LE LESBICHE ITALIANE E IL FEMMINISMO DELLA DIFFERENZA
Da qualche anno non vedo più emergere il cosiddetto femminismo della differenza, nemmeno in Italia, dove pure la corrente di Luisa Muraro è stata forte ed egemone (dagli anni Ottanta ai Novanta, soprattutto), ma differenti femminismi, e soprattutto una pratica femminista, ma anche, mi permetto di dire, lesbofemminista, postcoloniale, cyborg, queer, intersezionale.
Abbiamo vissuto anni di dibattito femminista su differenza fra uomo e donna e differenze fra donne (dove classe e razza avessero il proprio ruolo), essenza e-o costruzione. Al momento, le uniche soluzioni appaiono quelle che ci pongono di fronte ad azioni politiche nel reale: mixité con migranti, trans gender e sex e tutte le categorie comprese nelle differenze create dal potere, come per me quella uomo-donna.

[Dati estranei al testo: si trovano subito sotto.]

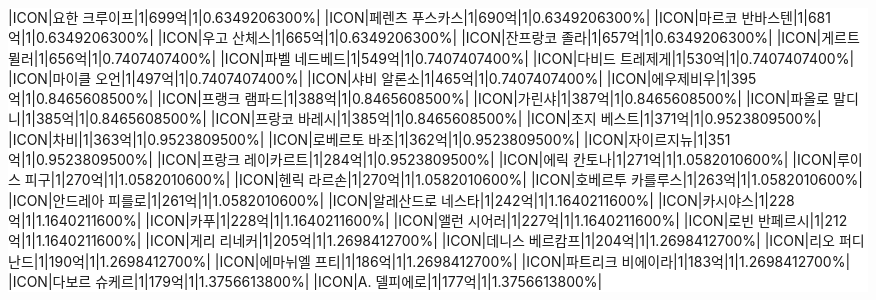 |ICON|요한 크루이프|1|699억|1|0.6349206300%|
|ICON|페렌츠 푸스카스|1|690억|1|0.6349206300%|
|ICON|마르코 반바스텐|1|681억|1|0.6349206300%|
|ICON|우고 산체스|1|665억|1|0.6349206300%|
|ICON|잔프랑코 졸라|1|657억|1|0.6349206300%|
|ICON|게르트 뮐러|1|656억|1|0.7407407400%|
|ICON|파벨 네드베드|1|549억|1|0.7407407400%|
|ICON|다비드 트레제게|1|530억|1|0.7407407400%|
|ICON|마이클 오언|1|497억|1|0.7407407400%|
|ICON|샤비 알론소|1|465억|1|0.7407407400%|
|ICON|에우제비우|1|395억|1|0.8465608500%|
|ICON|프랭크 램파드|1|388억|1|0.8465608500%|
|ICON|가린샤|1|387억|1|0.8465608500%|
|ICON|파올로 말디니|1|385억|1|0.8465608500%|
|ICON|프랑코 바레시|1|385억|1|0.8465608500%|
|ICON|조지 베스트|1|371억|1|0.9523809500%|
|ICON|차비|1|363억|1|0.9523809500%|
|ICON|로베르토 바조|1|362억|1|0.9523809500%|
|ICON|자이르지뉴|1|351억|1|0.9523809500%|
|ICON|프랑크 레이카르트|1|284억|1|0.9523809500%|
|ICON|에릭 칸토나|1|271억|1|1.0582010600%|
|ICON|루이스 피구|1|270억|1|1.0582010600%|
|ICON|헨릭 라르손|1|270억|1|1.0582010600%|
|ICON|호베르투 카를루스|1|263억|1|1.0582010600%|
|ICON|안드레아 피를로|1|261억|1|1.0582010600%|
|ICON|알레산드로 네스타|1|242억|1|1.1640211600%|
|ICON|카시야스|1|228억|1|1.1640211600%|
|ICON|카푸|1|228억|1|1.1640211600%|
|ICON|앨런 시어러|1|227억|1|1.1640211600%|
|ICON|로빈 반페르시|1|212억|1|1.1640211600%|
|ICON|게리 리네커|1|205억|1|1.2698412700%|
|ICON|데니스 베르캄프|1|204억|1|1.2698412700%|
|ICON|리오 퍼디난드|1|190억|1|1.2698412700%|
|ICON|에마뉘엘 프티|1|186억|1|1.2698412700%|
|ICON|파트리크 비에이라|1|183억|1|1.2698412700%|
|ICON|다보르 슈케르|1|179억|1|1.3756613800%|
|ICON|A. 델피에로|1|177억|1|1.3756613800%|
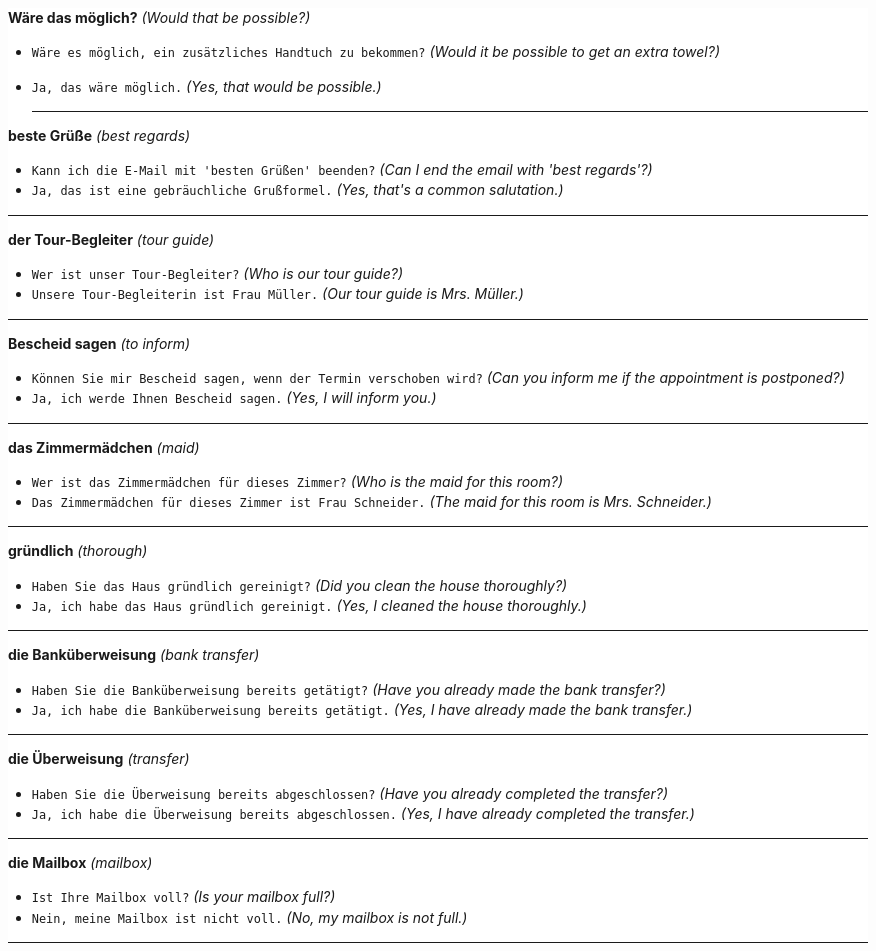 **Wäre das möglich?** _(Would that be possible?)_
- `Wäre es möglich, ein zusätzliches Handtuch zu bekommen?` _(Would it be possible to get an extra towel?)_
- `Ja, das wäre möglich.` _(Yes, that would be possible.)_
  
  <hr>

**beste Grüße** _(best regards)_
- `Kann ich die E-Mail mit 'besten Grüßen' beenden?` _(Can I end the email with 'best regards'?)_
- `Ja, das ist eine gebräuchliche Grußformel.` _(Yes, that's a common salutation.)_

<hr>

**der Tour-Begleiter** _(tour guide)_
- `Wer ist unser Tour-Begleiter?` _(Who is our tour guide?)_
- `Unsere Tour-Begleiterin ist Frau Müller.` _(Our tour guide is Mrs. Müller.)_

<hr>

**Bescheid sagen** _(to inform)_
- `Können Sie mir Bescheid sagen, wenn der Termin verschoben wird?` _(Can you inform me if the appointment is postponed?)_
- `Ja, ich werde Ihnen Bescheid sagen.` _(Yes, I will inform you.)_

<hr>

**das Zimmermädchen** _(maid)_
- `Wer ist das Zimmermädchen für dieses Zimmer?` _(Who is the maid for this room?)_
- `Das Zimmermädchen für dieses Zimmer ist Frau Schneider.` _(The maid for this room is Mrs. Schneider.)_

<hr>

**gründlich** _(thorough)_
- `Haben Sie das Haus gründlich gereinigt?` _(Did you clean the house thoroughly?)_
- `Ja, ich habe das Haus gründlich gereinigt.` _(Yes, I cleaned the house thoroughly.)_

<hr>

**die Banküberweisung** _(bank transfer)_
- `Haben Sie die Banküberweisung bereits getätigt?` _(Have you already made the bank transfer?)_
- `Ja, ich habe die Banküberweisung bereits getätigt.` _(Yes, I have already made the bank transfer.)_

<hr>

**die Überweisung** _(transfer)_
- `Haben Sie die Überweisung bereits abgeschlossen?` _(Have you already completed the transfer?)_
- `Ja, ich habe die Überweisung bereits abgeschlossen.` _(Yes, I have already completed the transfer.)_

<hr>

**die Mailbox** _(mailbox)_
- `Ist Ihre Mailbox voll?` _(Is your mailbox full?)_
- `Nein, meine Mailbox ist nicht voll.` _(No, my mailbox is not full.)_

<hr>
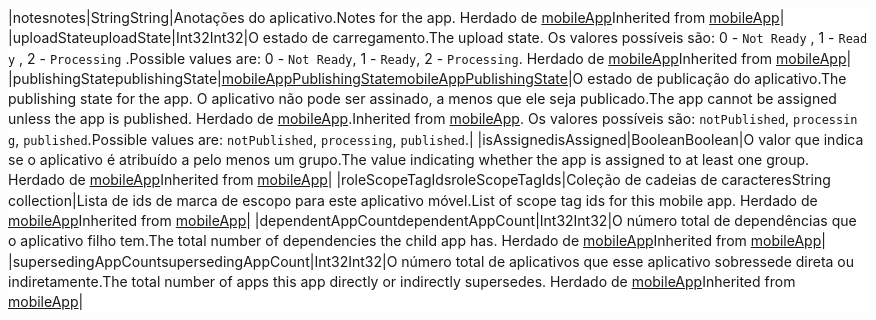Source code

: |<span data-ttu-id="f5b0a-180">notes</span><span class="sxs-lookup"><span data-stu-id="f5b0a-180">notes</span></span>|<span data-ttu-id="f5b0a-181">String</span><span class="sxs-lookup"><span data-stu-id="f5b0a-181">String</span></span>|<span data-ttu-id="f5b0a-182">Anotações do aplicativo.</span><span class="sxs-lookup"><span data-stu-id="f5b0a-182">Notes for the app.</span></span> <span data-ttu-id="f5b0a-183">Herdado de [mobileApp](../resources/intune-shared-mobileapp.md)</span><span class="sxs-lookup"><span data-stu-id="f5b0a-183">Inherited from [mobileApp](../resources/intune-shared-mobileapp.md)</span></span>|
|<span data-ttu-id="f5b0a-184">uploadState</span><span class="sxs-lookup"><span data-stu-id="f5b0a-184">uploadState</span></span>|<span data-ttu-id="f5b0a-185">Int32</span><span class="sxs-lookup"><span data-stu-id="f5b0a-185">Int32</span></span>|<span data-ttu-id="f5b0a-186">O estado de carregamento.</span><span class="sxs-lookup"><span data-stu-id="f5b0a-186">The upload state.</span></span> <span data-ttu-id="f5b0a-187">Os valores possíveis são: 0 - `Not Ready` , 1 - `Ready` , 2 - `Processing` .</span><span class="sxs-lookup"><span data-stu-id="f5b0a-187">Possible values are: 0 - `Not Ready`, 1 - `Ready`, 2 - `Processing`.</span></span> <span data-ttu-id="f5b0a-188">Herdado de [mobileApp](../resources/intune-shared-mobileapp.md)</span><span class="sxs-lookup"><span data-stu-id="f5b0a-188">Inherited from [mobileApp](../resources/intune-shared-mobileapp.md)</span></span>|
|<span data-ttu-id="f5b0a-189">publishingState</span><span class="sxs-lookup"><span data-stu-id="f5b0a-189">publishingState</span></span>|[<span data-ttu-id="f5b0a-190">mobileAppPublishingState</span><span class="sxs-lookup"><span data-stu-id="f5b0a-190">mobileAppPublishingState</span></span>](../resources/intune-apps-mobileapppublishingstate.md)|<span data-ttu-id="f5b0a-191">O estado de publicação do aplicativo.</span><span class="sxs-lookup"><span data-stu-id="f5b0a-191">The publishing state for the app.</span></span> <span data-ttu-id="f5b0a-192">O aplicativo não pode ser assinado, a menos que ele seja publicado.</span><span class="sxs-lookup"><span data-stu-id="f5b0a-192">The app cannot be assigned unless the app is published.</span></span> <span data-ttu-id="f5b0a-193">Herdado de [mobileApp](../resources/intune-shared-mobileapp.md).</span><span class="sxs-lookup"><span data-stu-id="f5b0a-193">Inherited from [mobileApp](../resources/intune-shared-mobileapp.md).</span></span> <span data-ttu-id="f5b0a-194">Os valores possíveis são: `notPublished`, `processing`, `published`.</span><span class="sxs-lookup"><span data-stu-id="f5b0a-194">Possible values are: `notPublished`, `processing`, `published`.</span></span>|
|<span data-ttu-id="f5b0a-195">isAssigned</span><span class="sxs-lookup"><span data-stu-id="f5b0a-195">isAssigned</span></span>|<span data-ttu-id="f5b0a-196">Boolean</span><span class="sxs-lookup"><span data-stu-id="f5b0a-196">Boolean</span></span>|<span data-ttu-id="f5b0a-197">O valor que indica se o aplicativo é atribuído a pelo menos um grupo.</span><span class="sxs-lookup"><span data-stu-id="f5b0a-197">The value indicating whether the app is assigned to at least one group.</span></span> <span data-ttu-id="f5b0a-198">Herdado de [mobileApp](../resources/intune-shared-mobileapp.md)</span><span class="sxs-lookup"><span data-stu-id="f5b0a-198">Inherited from [mobileApp](../resources/intune-shared-mobileapp.md)</span></span>|
|<span data-ttu-id="f5b0a-199">roleScopeTagIds</span><span class="sxs-lookup"><span data-stu-id="f5b0a-199">roleScopeTagIds</span></span>|<span data-ttu-id="f5b0a-200">Coleção de cadeias de caracteres</span><span class="sxs-lookup"><span data-stu-id="f5b0a-200">String collection</span></span>|<span data-ttu-id="f5b0a-201">Lista de ids de marca de escopo para este aplicativo móvel.</span><span class="sxs-lookup"><span data-stu-id="f5b0a-201">List of scope tag ids for this mobile app.</span></span> <span data-ttu-id="f5b0a-202">Herdado de [mobileApp](../resources/intune-shared-mobileapp.md)</span><span class="sxs-lookup"><span data-stu-id="f5b0a-202">Inherited from [mobileApp](../resources/intune-shared-mobileapp.md)</span></span>|
|<span data-ttu-id="f5b0a-203">dependentAppCount</span><span class="sxs-lookup"><span data-stu-id="f5b0a-203">dependentAppCount</span></span>|<span data-ttu-id="f5b0a-204">Int32</span><span class="sxs-lookup"><span data-stu-id="f5b0a-204">Int32</span></span>|<span data-ttu-id="f5b0a-205">O número total de dependências que o aplicativo filho tem.</span><span class="sxs-lookup"><span data-stu-id="f5b0a-205">The total number of dependencies the child app has.</span></span> <span data-ttu-id="f5b0a-206">Herdado de [mobileApp](../resources/intune-shared-mobileapp.md)</span><span class="sxs-lookup"><span data-stu-id="f5b0a-206">Inherited from [mobileApp](../resources/intune-shared-mobileapp.md)</span></span>|
|<span data-ttu-id="f5b0a-207">supersedingAppCount</span><span class="sxs-lookup"><span data-stu-id="f5b0a-207">supersedingAppCount</span></span>|<span data-ttu-id="f5b0a-208">Int32</span><span class="sxs-lookup"><span data-stu-id="f5b0a-208">Int32</span></span>|<span data-ttu-id="f5b0a-209">O número total de aplicativos que esse aplicativo sobressede direta ou indiretamente.</span><span class="sxs-lookup"><span data-stu-id="f5b0a-209">The total number of apps this app directly or indirectly supersedes.</span></span> <span data-ttu-id="f5b0a-210">Herdado de [mobileApp](../resources/intune-shared-mobileapp.md)</span><span class="sxs-lookup"><span data-stu-id="f5b0a-210">Inherited from [mobileApp](../resources/intune-shared-mobileapp.md)</span></span>|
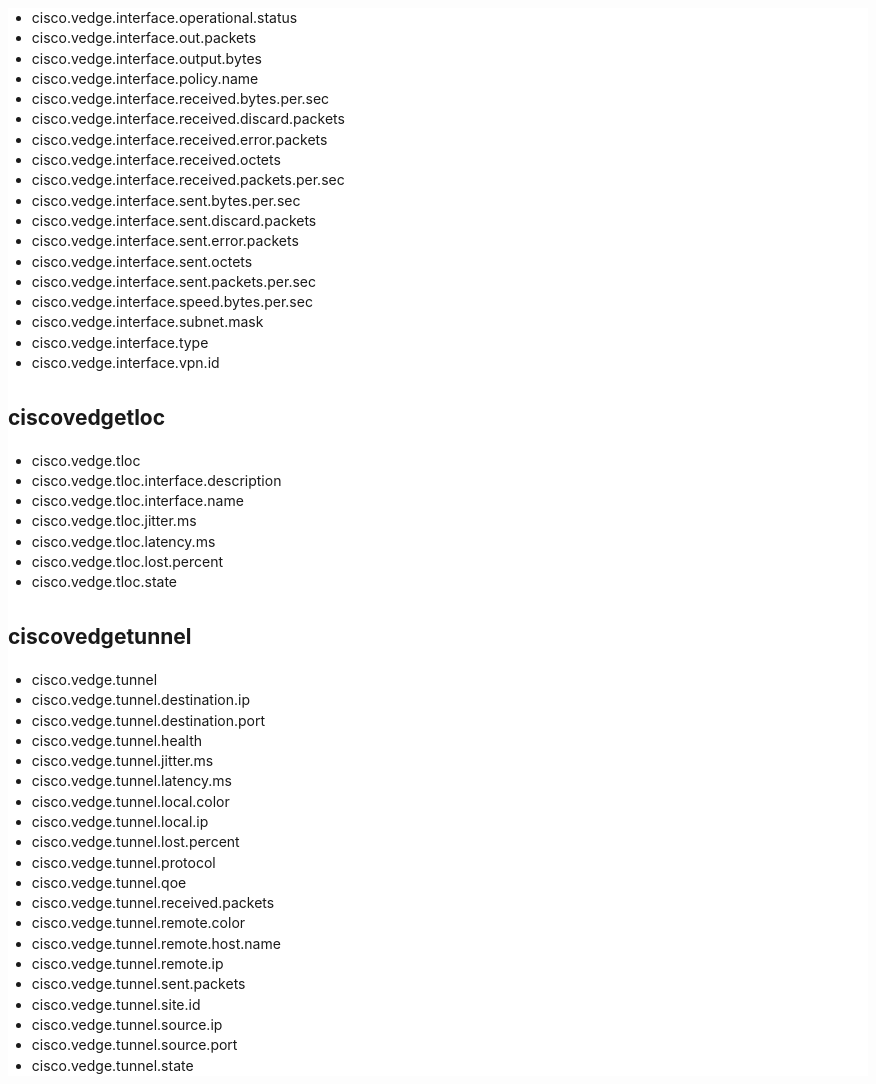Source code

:- cisco.vedge.interface.operational.status
- cisco.vedge.interface.out.packets
- cisco.vedge.interface.output.bytes
- cisco.vedge.interface.policy.name
- cisco.vedge.interface.received.bytes.per.sec
- cisco.vedge.interface.received.discard.packets
- cisco.vedge.interface.received.error.packets
- cisco.vedge.interface.received.octets
- cisco.vedge.interface.received.packets.per.sec
- cisco.vedge.interface.sent.bytes.per.sec
- cisco.vedge.interface.sent.discard.packets
- cisco.vedge.interface.sent.error.packets
- cisco.vedge.interface.sent.octets
- cisco.vedge.interface.sent.packets.per.sec
- cisco.vedge.interface.speed.bytes.per.sec
- cisco.vedge.interface.subnet.mask
- cisco.vedge.interface.type
- cisco.vedge.interface.vpn.id

## ciscovedgetloc
- cisco.vedge.tloc
- cisco.vedge.tloc.interface.description
- cisco.vedge.tloc.interface.name
- cisco.vedge.tloc.jitter.ms
- cisco.vedge.tloc.latency.ms
- cisco.vedge.tloc.lost.percent
- cisco.vedge.tloc.state

## ciscovedgetunnel
- cisco.vedge.tunnel
- cisco.vedge.tunnel.destination.ip
- cisco.vedge.tunnel.destination.port
- cisco.vedge.tunnel.health
- cisco.vedge.tunnel.jitter.ms
- cisco.vedge.tunnel.latency.ms
- cisco.vedge.tunnel.local.color
- cisco.vedge.tunnel.local.ip
- cisco.vedge.tunnel.lost.percent
- cisco.vedge.tunnel.protocol
- cisco.vedge.tunnel.qoe
- cisco.vedge.tunnel.received.packets
- cisco.vedge.tunnel.remote.color
- cisco.vedge.tunnel.remote.host.name
- cisco.vedge.tunnel.remote.ip
- cisco.vedge.tunnel.sent.packets
- cisco.vedge.tunnel.site.id
- cisco.vedge.tunnel.source.ip
- cisco.vedge.tunnel.source.port
- cisco.vedge.tunnel.state
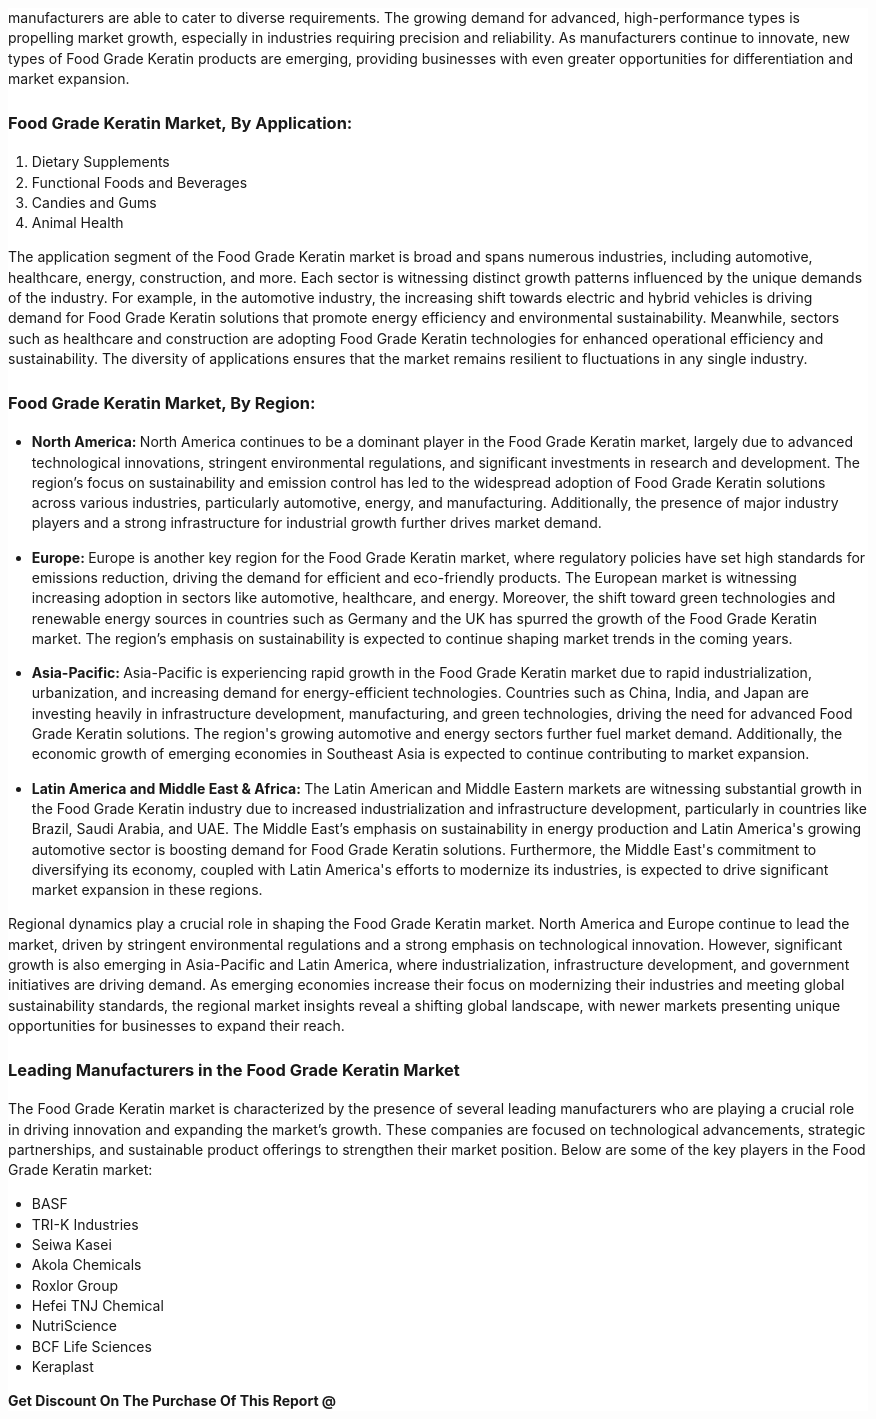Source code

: manufacturers are able to cater to diverse requirements. The growing demand for advanced, high-performance types is propelling market growth, especially in industries requiring precision and reliability. As manufacturers continue to innovate, new types of Food Grade Keratin products are emerging, providing businesses with even greater opportunities for differentiation and market expansion.</p><h3>Food Grade Keratin Market,&nbsp;By Application:</h3><ol><li>Dietary Supplements<li> Functional Foods and Beverages<li> Candies and Gums<li> Animal Health</li></ol><p>The application segment of the Food Grade Keratin market is broad and spans numerous industries, including automotive, healthcare, energy, construction, and more. Each sector is witnessing distinct growth patterns influenced by the unique demands of the industry. For example, in the automotive industry, the increasing shift towards electric and hybrid vehicles is driving demand for Food Grade Keratin solutions that promote energy efficiency and environmental sustainability. Meanwhile, sectors such as healthcare and construction are adopting Food Grade Keratin technologies for enhanced operational efficiency and sustainability. The diversity of applications ensures that the market remains resilient to fluctuations in any single industry.</p><h3>Food Grade Keratin Market, By Region:</h3><ul><li><p><strong>North America:&nbsp;</strong>North America continues to be a dominant player in the Food Grade Keratin market, largely due to advanced technological innovations, stringent environmental regulations, and significant investments in research and development. The region&rsquo;s focus on sustainability and emission control has led to the widespread adoption of Food Grade Keratin solutions across various industries, particularly automotive, energy, and manufacturing. Additionally, the presence of major industry players and a strong infrastructure for industrial growth further drives market demand.</p></li><li><p><strong><strong>Europe:&nbsp;</strong></strong>Europe is another key region for the Food Grade Keratin market, where regulatory policies have set high standards for emissions reduction, driving the demand for efficient and eco-friendly products. The European market is witnessing increasing adoption in sectors like automotive, healthcare, and energy. Moreover, the shift toward green technologies and renewable energy sources in countries such as Germany and the UK has spurred the growth of the Food Grade Keratin market. The region&rsquo;s emphasis on sustainability is expected to continue shaping market trends in the coming years.</p></li><li><p><strong><strong>Asia-Pacific:&nbsp;</strong></strong>Asia-Pacific is experiencing rapid growth in the Food Grade Keratin market due to rapid industrialization, urbanization, and increasing demand for energy-efficient technologies. Countries such as China, India, and Japan are investing heavily in infrastructure development, manufacturing, and green technologies, driving the need for advanced Food Grade Keratin solutions. The region's growing automotive and energy sectors further fuel market demand. Additionally, the economic growth of emerging economies in Southeast Asia is expected to continue contributing to market expansion.</p></li><li><p><strong><strong>Latin America and Middle East &amp; Africa:&nbsp;</strong></strong>The Latin American and Middle Eastern markets are witnessing substantial growth in the Food Grade Keratin industry due to increased industrialization and infrastructure development, particularly in countries like Brazil, Saudi Arabia, and UAE. The Middle East&rsquo;s emphasis on sustainability in energy production and Latin America's growing automotive sector is boosting demand for Food Grade Keratin solutions. Furthermore, the Middle East's commitment to diversifying its economy, coupled with Latin America's efforts to modernize its industries, is expected to drive significant market expansion in these regions.</p></li></ul><p>Regional dynamics play a crucial role in shaping the Food Grade Keratin market. North America and Europe continue to lead the market, driven by stringent environmental regulations and a strong emphasis on technological innovation. However, significant growth is also emerging in Asia-Pacific and Latin America, where industrialization, infrastructure development, and government initiatives are driving demand. As emerging economies increase their focus on modernizing their industries and meeting global sustainability standards, the regional market insights reveal a shifting global landscape, with newer markets presenting unique opportunities for businesses to expand their reach.</p><h3><strong>Leading Manufacturers in the Food Grade Keratin Market</strong></h3><p>The Food Grade Keratin market is characterized by the presence of several leading manufacturers who are playing a crucial role in driving innovation and expanding the market&rsquo;s growth. These companies are focused on technological advancements, strategic partnerships, and sustainable product offerings to strengthen their market position. Below are some of the key players in the Food Grade Keratin market:</p></div><div class="article-main__content" data-test-id="publishing-text-block"><ul><li><span class="">BASF<li>TRI-K Industries<li>Seiwa Kasei<li>Akola Chemicals<li>Roxlor Group<li>Hefei TNJ Chemical<li>NutriScience<li>BCF Life Sciences<li>Keraplast</span></li></ul></div><div class="article-main__content" data-test-id="publishing-text-block"><p><span class="font-[700]"><strong>Get Discount On The Purchase Of This Report @</strong>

Esistono differenze, che hanno declinazione storica e si intrecciano con quelle di razza e classe, ma non esiste LA differenza, credo che questo debba essere ormai un punto fermo del femminismo.
Nel dirsi lesbica ed ebrea, sostiene Liana Borghi nel 1986, Adrienne Rich “si fa carico di un’identità che ci hanno insegnato a disprezzare; darsi un nome è quindi rifiutare di restare sommerse in una coscienza sociale che livella le differenze, che dando per scontate disparità e disuguaglianze tacendole le nega”.
Anche la ricezione italiana di Monique Wittig è stata importante, perchè Wittig dà delle donne una definizione come classe, non come genere: le donne classe oppressa all’interno del contratto sociale eterosessuale, e le lesbiche schiave fuggitive rispetto a questa classe e a quest’ordine. Nel 1985, leggiamo un commento anonimo sul Bollettino del Cli alla traduzione del testo di Monique Wittig The straight mind (1978), anni prima rispetto alla ricezione di Wittig fatta, per esempio, da Judith Butler: “Le lesbiche non sono delle donne, conclude provocatoriamente Wittig, utilizzando la tipica difesa attiva del pensiero eterosessuale per indurre a una ridefinizione fuori del pensiero straight sia della parola donna che della parola lesbica”.
“Donna è una finzione dell’uomo. Wittig ha ragione, ma aggiungerò che dirsi donna ha talmente poco senso che ogni donna che aspira all’umanità non saprebbe identificarsi né tantomeno solidarizzare con la categoria donna. Comprendo molto bene che Wittig dica che non è una donna ma una lesbica perché la parola donna ci rimanda alla biologia o alle differenze […]” Queste le parole di Nicole Brossard, durante la presentazione romana del suo libro La lettera aerea nel 1990.
Infine, ancora, le parole di Liana Borghi: “Avevo sentito Rich leggere a Utrecht Note per una politica del posizionamento, che ragionava sull’identità a partire dalla nostra geografia più prossima, che è un corpo marcato dalla costruzione (razza, classe, sessualità…) in un dato spazio-tempo. Chi di noi era d’accordo con Wittig, che lesbiche non si nasce ma si diventa, approvava il costruzionismo di queste politiche del posizionamento “. Parlando di ricezioni teoriche anni ‘80, da un numero di Towanda!, rivista lesbica, nel 2003.
Le lesbiche italiane non sono mai state essenzialiste.